REQUIRED ACTION →
In the entries below, count every line with the word "that". Return only the count.

□ □ □

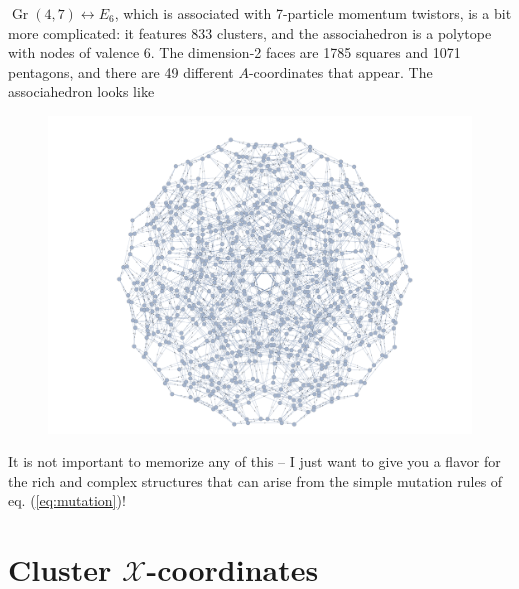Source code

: \documentclass[11pt]{article}
\DeclareMathOperator{\Gr}{Gr}
\def\x{\mathcal{X}}
\begin{document}
$\Gr(4,7) \leftrightarrow E_6$, which is associated with 7-particle momentum twistors, is a bit more complicated: it features 833 clusters, and the associahedron is a polytope with nodes of valence 6. The dimension-2 faces are 1785 squares and 1071 pentagons, and there are 49 different $A$-coordinates that appear. The associahedron looks like
\begin{figure}[h]
  \centering
  \includegraphics[scale=0.25]{e6-associahedron}
\end{figure}


\noindent It is not important to memorize any of this -- I just want to give you a flavor for the rich and complex structures that can arise from the simple mutation rules of eq. (\ref{eq:mutation})!

\section{Cluster \texorpdfstring{$\x$}{X}-coordinates}
\end{document}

□ □ □

RESULT OF THE EXERCISE →
2